Il cantautore genovese racconta in esclusiva a Goa Magazine la sua esperienza musicale in Spagna e la scoperta del flamenco come linguaggio di coesione e ritrovo sociale. È ora disponibile all’ascolto su tutte le piattaforme di streaming il suo disco inedito “Tablao Beat”
GENOVA – In una società preconfezionata e dettata dai ritmi delle tendenze è facile sentirsi soli in balia del caos mediatico. Forse si può parlare di un malessere generazionale, di una perdita della cultura dello stare insieme, o forse è solo una questione di ritrovarsi nella propria realtà: è questo il dilemma a cui ha deciso di far fronte il ventisettenne Marco Buccellato, in arte Boccanegra, il cantautore emergente di Genova che per trovare la risposta a questo dramma interiore ha rivolto lo sguardo altrove, alla Spagna e alle melodie struggenti del flamenco.
Direttamente da Siviglia, il giovane chitarrista ha raccontato in esclusiva a Goa Magazine il suo percorso artistico, che nasce a Genova tra gli insegnamenti di Marco Galvagno e il Conservatorio Paganini, ed il suo nuovo progetto musicale “Tablao Beat”, uscito venerdì 15 novembre su tutte le piattaforme di streaming digitale e in vinile.

• [DATI FORNITI]
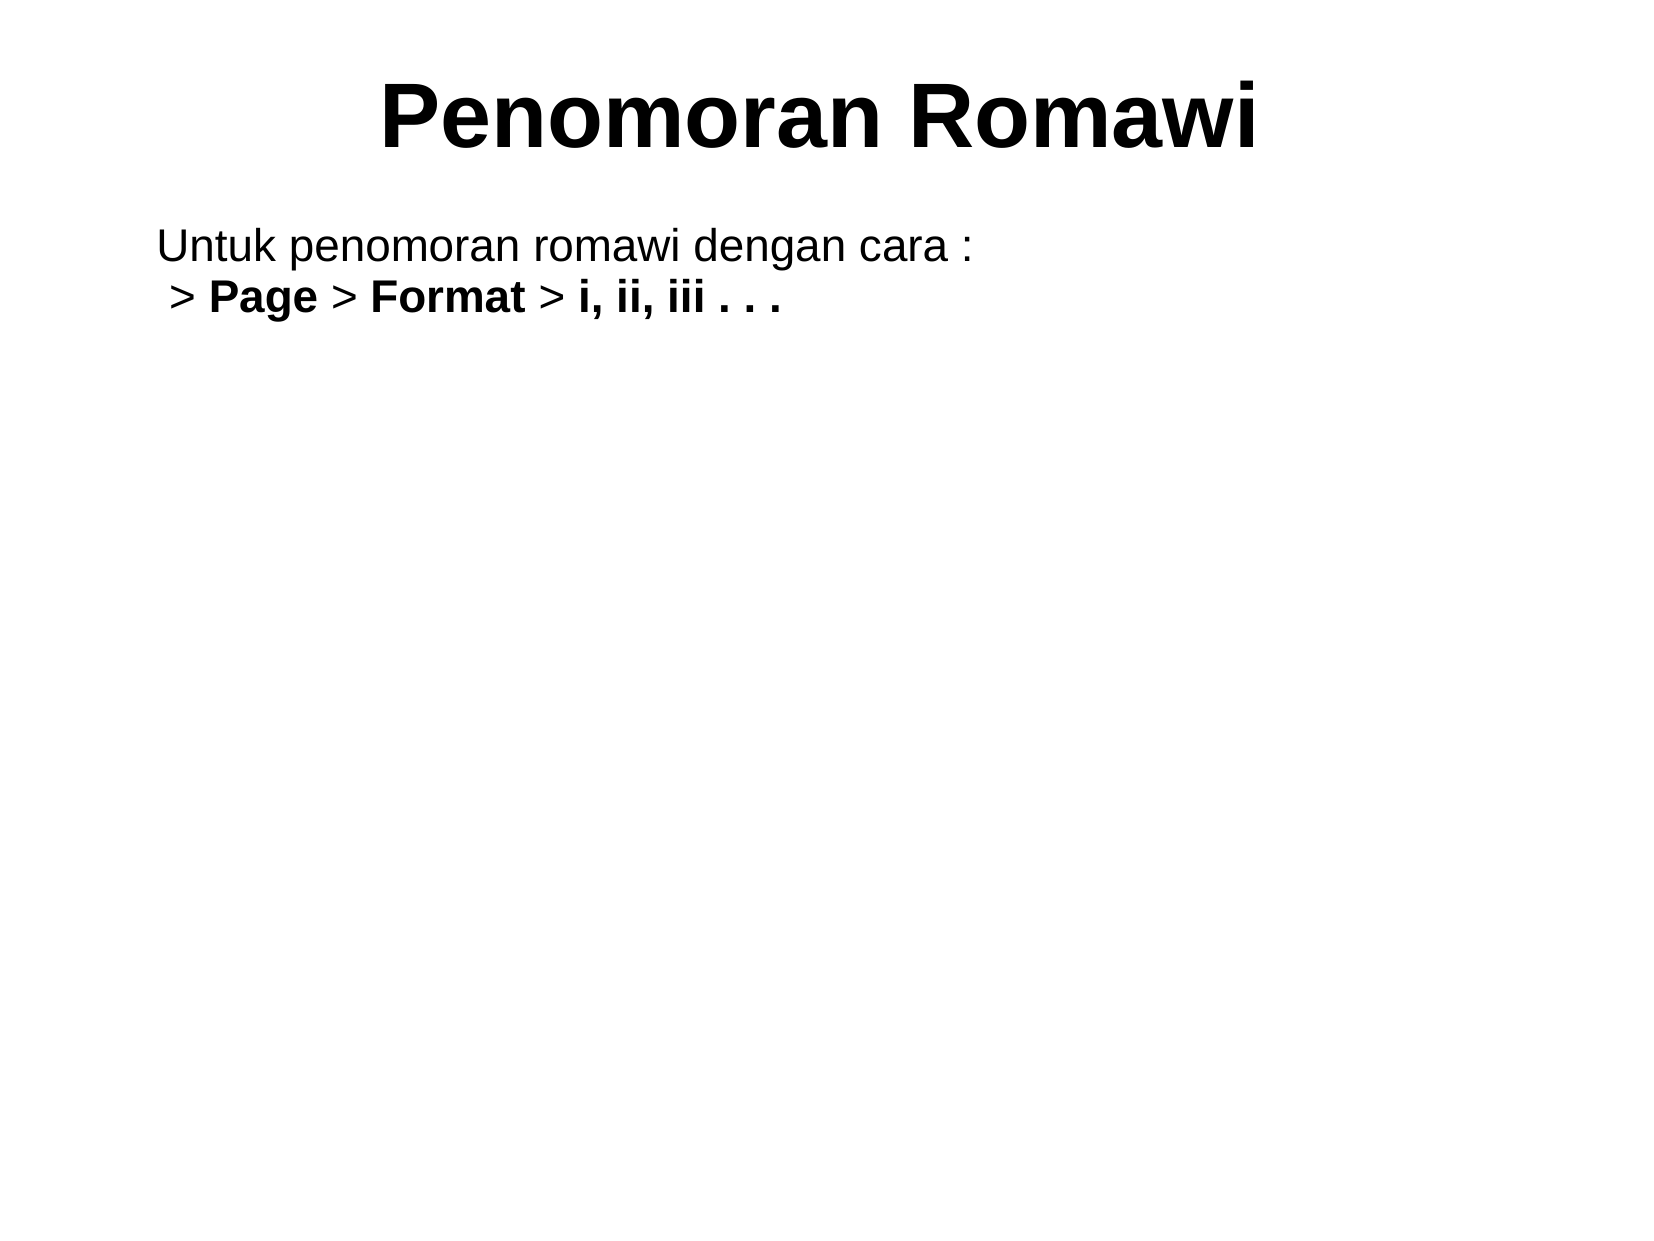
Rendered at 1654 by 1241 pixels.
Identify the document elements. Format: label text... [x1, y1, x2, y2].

text_box Untuk penomoran romawi dengan cara : > Page > Format > i, ii, iii . . . [141, 212, 1531, 330]
title Penomoran Romawi [124, 35, 1542, 196]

• [RICHIESTA SCRITTA] Riscrivi come elenco puntato il paragrafo dell'estratto selezionato che inizia con «Direttamente da Siviglia», mantenendone i fatti principali.

• [RISPOSTA]
- Da Siviglia, il giovane chitarrista ha raccontato in esclusiva a Goa Magazine il suo percorso artistico.
- Il percorso nasce a Genova, tra gli insegnamenti di Marco Galvagno e il Conservatorio Paganini.
- Ha presentato anche il suo nuovo progetto musicale, "Tablao Beat".
- Il progetto è uscito venerdì 15 novembre su tutte le piattaforme di streaming digitale e in vinile.